I guess that they have some kind of auto-detection mechanism?

Does DOpus use a library for handling different charsets providing such an auto-detection too?

Leo · July 9, 2012, 9:36am

It doesn't, and there is no reliable way to detect characterset without a BOM or other indicator.

Anything which tries to guess the characterset will get it wrong and show gibberish for some files.

I think we'd be more likely to add an option which says "any text file without a BOM should be treated as UTF-8," since UTF-8 is very common these days. But that would, of course, also go wrong with various other character sets and prevent people using their OEM character set in particular.

UTF-8 files should really begin with a BOM, at least on Windows.

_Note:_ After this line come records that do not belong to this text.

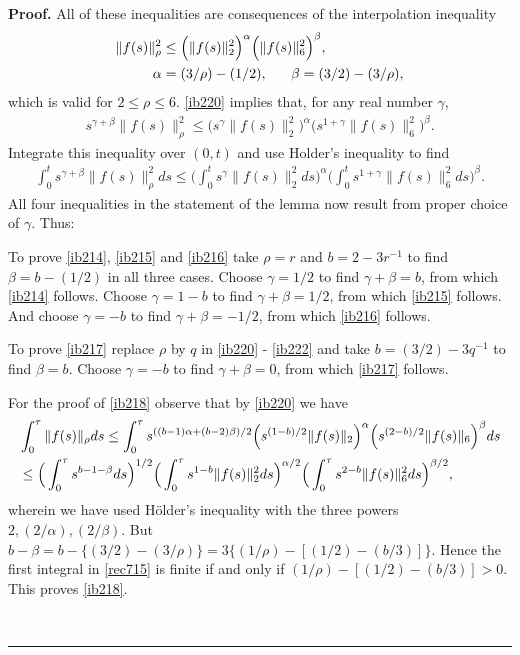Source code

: \documentclass[12pt]{article}
\newenvironment{proof}[1][Proof]{\textbf{#1.} }{\ \rule{0.5em}{0.5em}}
\def \({\Big(}
\def \){\Big)}
\def \eref{\eqref}
\numberwithin{equation}{section}
\begin{document}
\begin{proof}All of these inequalities  are consequences of the interpolation inequality
\begin{align}
&\|f(s)\|_\rho^2  \le \Big(\|f(s)\|_2^2\Big)^\alpha \Big(\| f(s)\|_6^2\Big)^{\beta},  \label{ib220} \\
           &\ \ \ \ \ \ \ \ \alpha = (3/\rho) - (1/2),\ \ \ \ \  \beta = (3/2) - (3/\rho),            \notag
\end{align}
which is valid for $2 \le \rho \le 6$.
\eref{ib220} implies that, for any real number $\gamma$,
\begin{align}
s^{\gamma + \beta} \|f(s)\|_\rho^2 
\le  \Big(s^{\gamma}\|f(s)\|_2^2\Big)^\alpha 
                     \Big(s^{1+\gamma}\| f(s)\|_6^2\Big)^{\beta}.                               \label{ib221}
\end{align}
Integrate this inequality over $(0,t)$ and use Holder's inequality to find
\begin{align}
\int_0^t s^{\gamma + \beta} \|f(s)\|_\rho^2 ds
\le  \Big(\int_0^t s^{\gamma}\|f(s)\|_2^2ds\Big)^\alpha 
               \Big(\int_0^ts^{1+\gamma}\| f(s)\|_6^2ds\Big)^{\beta}.                            \label{ib222}
\end{align}
All four  
 inequalities in the statement of the lemma now result from proper choice of $\gamma$. Thus:

To prove \eref{ib214}, \eref{ib215}  and \eref{ib216} take $\rho =r$ and $b = 2 -3r^{-1}$ to find
 $\beta = b -(1/2)$ in  all three cases.
Choose $\gamma = 1/2$ to find
  $\gamma + \beta = b$, from which \eref{ib214} follows.
 Choose $\gamma = 1-b$ to find $\gamma + \beta =1/2$, from which \eref{ib215} follows.
 And choose $\gamma = -b$ to find  $\gamma + \beta =-1/2$,  from which \eref{ib216} follows.
 
 
        To prove    \eref{ib217}  replace $\rho $ by $q$ in \eref{ib220} - \eref{ib222} and
 take $b =(3/2) - 3q^{-1}$    to find  $\beta = b$.    
Choose  $\gamma = -b$ to find $\gamma + \beta =0$, from which \eref{ib217} follows.

         For the proof of \eref{ib218} observe that by \eref{ib220} we have
\begin{align}
&\int_0^\tau \|f(s)\|_\rho ds \le \int_0^\tau s^{((b-1)\alpha +(b-2)\beta)/2} \(s^{(1-b)/2} \|f(s)\|_2\)^\alpha 
             \(s^{(2-b)/2} \|f(s)\|_6\)^\beta ds                                 \notag\\
  &\le \(\int_0^\tau s^{b-1-\beta} ds \)^{1/2}\(\int_0^\tau s^{1-b} \|f(s)\|_2^2ds\)^{\alpha/2}
         \(\int_0^\tau s^{2-b} \|f(s)\|_6^2ds\)^{\beta/2},        \label{rec715} 
             \end{align}
             wherein we have used   H\"older's inequality with the three powers $2, (2/\alpha), (2/\beta)$.
             But $ b -\beta = b -\{(3/2) - (3/\rho)\}  = 3\{(1/\rho) - [(1/2) - (b/3)]\}$. Hence the first integral in
             \eref{rec715} is finite if and only if $ (1/\rho) - [(1/2) - (b/3)] >0$. This proves \eref{ib218}.
                       

\end{proof}
\end{document}
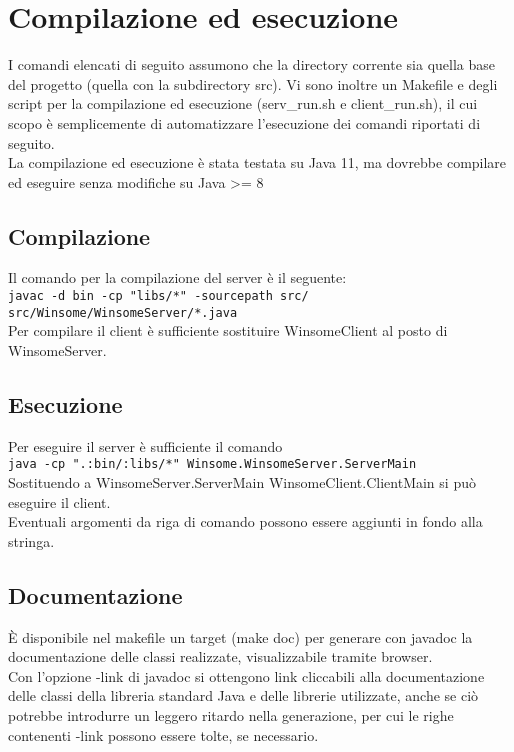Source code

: \section{Compilazione ed esecuzione}
I comandi elencati di seguito assumono che la directory corrente sia quella base del progetto
(quella con la subdirectory src). Vi sono inoltre un Makefile e degli script per la compilazione ed esecuzione (serv\_run.sh e client\_run.sh), il cui scopo è semplicemente di automatizzare l'esecuzione dei comandi riportati di seguito.\\
La compilazione ed esecuzione è stata testata su Java 11, ma dovrebbe compilare ed eseguire senza modifiche su Java >= 8

\subsection{Compilazione}
Il comando per la compilazione del server è il seguente:\\
\verb|javac -d bin -cp "libs/*" -sourcepath src/ src/Winsome/WinsomeServer/*.java|\\
Per compilare il client è sufficiente sostituire WinsomeClient al posto di WinsomeServer.
\subsection{Esecuzione}
Per eseguire il server è sufficiente il comando\\
\verb|java -cp ".:bin/:libs/*" Winsome.WinsomeServer.ServerMain|\\
Sostituendo a WinsomeServer.ServerMain WinsomeClient.ClientMain si può eseguire il client.\\
Eventuali argomenti da riga di comando possono essere aggiunti in fondo alla stringa.
\subsection{Documentazione}
È disponibile nel makefile un target (make doc) per generare con javadoc la documentazione delle classi realizzate, visualizzabile tramite browser.\\
Con l'opzione -link di javadoc si ottengono link cliccabili alla documentazione delle classi della libreria standard Java e delle librerie utilizzate, anche se ciò potrebbe introdurre un leggero ritardo nella generazione, per cui le righe contenenti -link possono essere tolte, se necessario.\\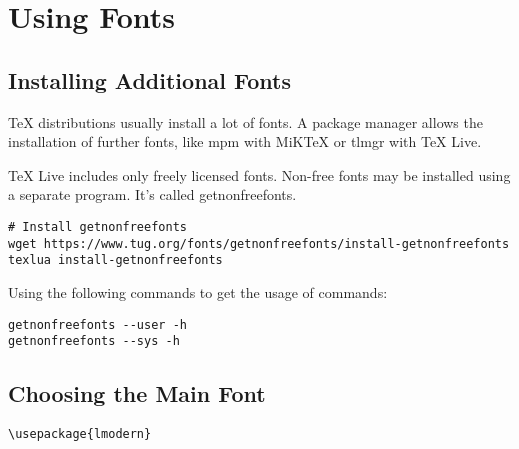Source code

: 
\chapter{Using Fonts}
\label{cha:using-fonts}

\section{Installing Additional Fonts}
\label{sec:inst-addit-fonts}

TeX distributions usually install a lot of fonts.
A package manager allows the installation of further fonts, like mpm with MiKTeX or tlmgr with TeX Live.



TeX Live includes only freely licensed fonts.
Non-free fonts may be installed using a separate program. It's called getnonfreefonts. 

\begin{lstlisting}[language=Sh]
# Install getnonfreefonts
wget https://www.tug.org/fonts/getnonfreefonts/install-getnonfreefonts
texlua install-getnonfreefonts
\end{lstlisting}


Using the following commands to get the usage of commands:
\begin{lstlisting}[language=Sh]
getnonfreefonts --user -h  
getnonfreefonts --sys -h  
\end{lstlisting}


\section{Choosing the Main Font}
\label{sec:choosing-main-font}

\begin{lstlisting}
\usepackage{lmodern}
\end{lstlisting}





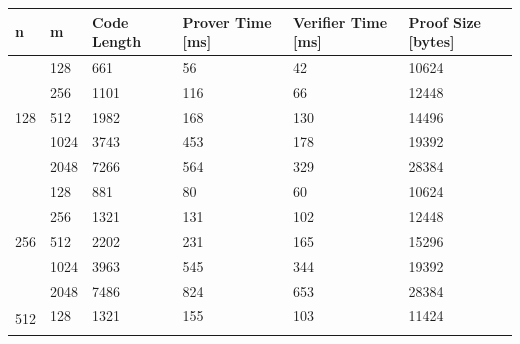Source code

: \begin{table}[h!]
\centering
\begin{tabular}{|c|m{4em}|m{4em}|m{4em}|m{4em}|m{5em}|}
\hline

\multicolumn{1}{|l|}{n}                     & m   & Code Length  & Prover Time {[}ms{]} & Verifier Time {[}ms{]} & Proof Size {[}bytes{]} \\ \hline\hline
\multirow{5}{*}{128}                        & 128 & 661 & 56                   & 42                     & 10624                                         \\ \cline{2-6} 
                                            & 256 & 1101 & 116                  & 66                     & 12448                                         \\ \cline{2-6} 
                                            & 512 & 1982 & 168                  & 130                    & 14496                                         \\ \cline{2-6} 
                                            & 1024 & 3743 & 453                  & 178                    & 19392                                         \\ \cline{2-6} 
                                            & 2048 & 7266 & 564                  & 329                    & 28384                                         \\ \hline
\multirow{5}{*}{256}                        & 128  & 881 & 80                   & 60                     & 10624                                         \\ \cline{2-5} 
                                            & 256  & 1321 & 131                  & 102                    & 12448                                         \\ \cline{2-6} 
                                            & 512  & 2202 & 231                  & 165                    & 15296                                         \\ \cline{2-6} 
                                            & 1024 & 3963 & 545                  & 344                    & 19392                                         \\ \cline{2-6} 
                                            & 2048 & 7486 & 824                  & 653                    & 28384                                         \\ \hline
\multirow{5}{*}{512}                        & 128  & 1321 & 155                  & 103                    & 11424                                         \\ \cline{2-6} 

\end{tabular}
\end{table}
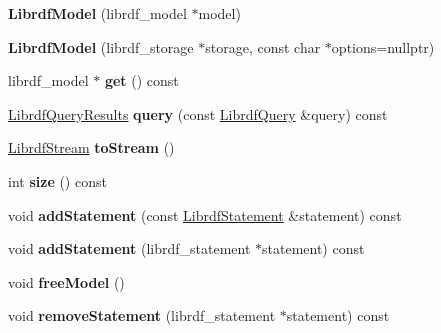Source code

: \begin{DoxyCompactItemize}
{\bfseries Librdf\+Model} (librdf\+\_\+model $\ast$model)
\item 
\mbox{\label{classredland_1_1LibrdfModel_a355e16664fa50a8a3085f4070347106f}} 
{\bfseries Librdf\+Model} (librdf\+\_\+storage $\ast$storage, const char $\ast$options=nullptr)
\item 
\mbox{\label{classredland_1_1LibrdfModel_ae1b996f1785adfe9b4a1824a73643248}} 
librdf\+\_\+model $\ast$ {\bfseries get} () const
\item 
\mbox{\label{classredland_1_1LibrdfModel_a9bbced9329b4b9ef915789a37bf857b6}} 
\hyperlink{classredland_1_1LibrdfQueryResults}{Librdf\+Query\+Results} {\bfseries query} (const \hyperlink{classredland_1_1LibrdfQuery}{Librdf\+Query} \&query) const
\item 
\mbox{\label{classredland_1_1LibrdfModel_a646ed92896c4030de31c9e17b881bd2a}} 
\hyperlink{classredland_1_1LibrdfStream}{Librdf\+Stream} {\bfseries to\+Stream} ()
\item 
\mbox{\label{classredland_1_1LibrdfModel_a3067eb5bae1353ab5c86f135c4b401ad}} 
int {\bfseries size} () const
\item 
\mbox{\label{classredland_1_1LibrdfModel_a2b565a7d705e24d6163c068a40040087}} 
void {\bfseries add\+Statement} (const \hyperlink{classredland_1_1LibrdfStatement}{Librdf\+Statement} \&statement) const
\item 
\mbox{\label{classredland_1_1LibrdfModel_a643c3e3d3363f4f06330ede73dc19514}} 
void {\bfseries add\+Statement} (librdf\+\_\+statement $\ast$statement) const
\item 
\mbox{\label{classredland_1_1LibrdfModel_ad145b8f46be49434bb8bd0b90a904770}} 
void {\bfseries free\+Model} ()
\item 
\mbox{\label{classredland_1_1LibrdfModel_a807784594a1515e5633ec7d08858dd57}} 
void {\bfseries remove\+Statement} (librdf\+\_\+statement $\ast$statement) const
\item 

\end{DoxyCompactItemize}

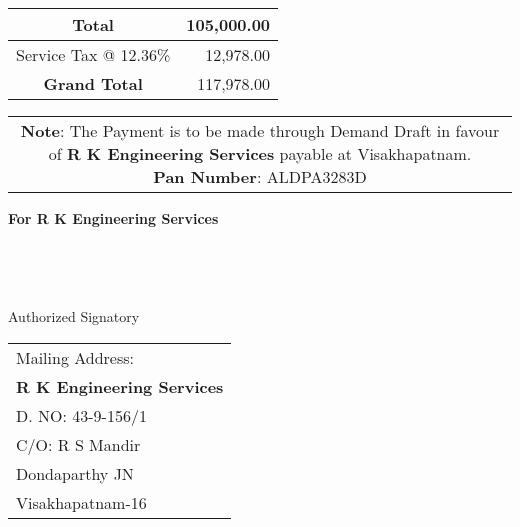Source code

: \documentclass[11pt]{article}
\begin{document}
\vspace*{10pt}

\hspace*{11.8cm}
\begin{tabular}{|c|r|}
\hline
Total & 105,000.00 \\
\hline
Service Tax @ 12.36\% & 12,978.00 \\
\hline
{\bf Grand Total} & 117,978.00 \\
\hline
\end{tabular}

\vspace*{-1.2cm}
\noindent\begin{tabular}{c}
\parbox{4in}{ {\bf Note}: The Payment is to be made through Demand Draft in favour of {\bf R K Engineering Services} payable at Visakhapatnam. \\
{\noindent \bf Pan Number}:  ALDPA3283D }\\
\end{tabular}
\vspace*{100pt}


{\bf For  R K Engineering Services } \\ \\ \\ \\ \\
 \hspace*{0.6cm}Authorized Signatory
\vspace*{-71pt}
\begin{flushright}
\begin{tabular}{l}
Mailing Address:\\
{\bf R K Engineering Services}\\
D. NO: 43-9-156/1\\
C/O: R S Mandir\\
Dondaparthy JN\\ 
Visakhapatnam-16\\
\end{tabular}
\end{flushright}
\end{document}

AKA-Mythos · July 9, 2012, 10:46am

Maybe it could be a list of encodings in a way that the user can choose which default charset (for all textfiles without a BOM) should be used.

100% agree ...

AKA-Mythos · July 11, 2012, 7:58am

Anyway this one isn't so much important (for me) as the introduction of an URL handler for the viewer pane allowing to click http(s):// and mailto:// links.

BenjaminW · September 3, 2015, 11:50am

[quote="leo"]It doesn't, and there is no reliable way to detect characterset without a BOM or other indicator.

Anything which tries to guess the characterset will get it wrong and show gibberish for some files.[/quote]

Check this out: userguide.icu-project.org/conversion/detection
That's a robust library to heuristically determine the character set.
Even if the detection fails, you could supply a way to choose the character set of the current file update the way appropriately.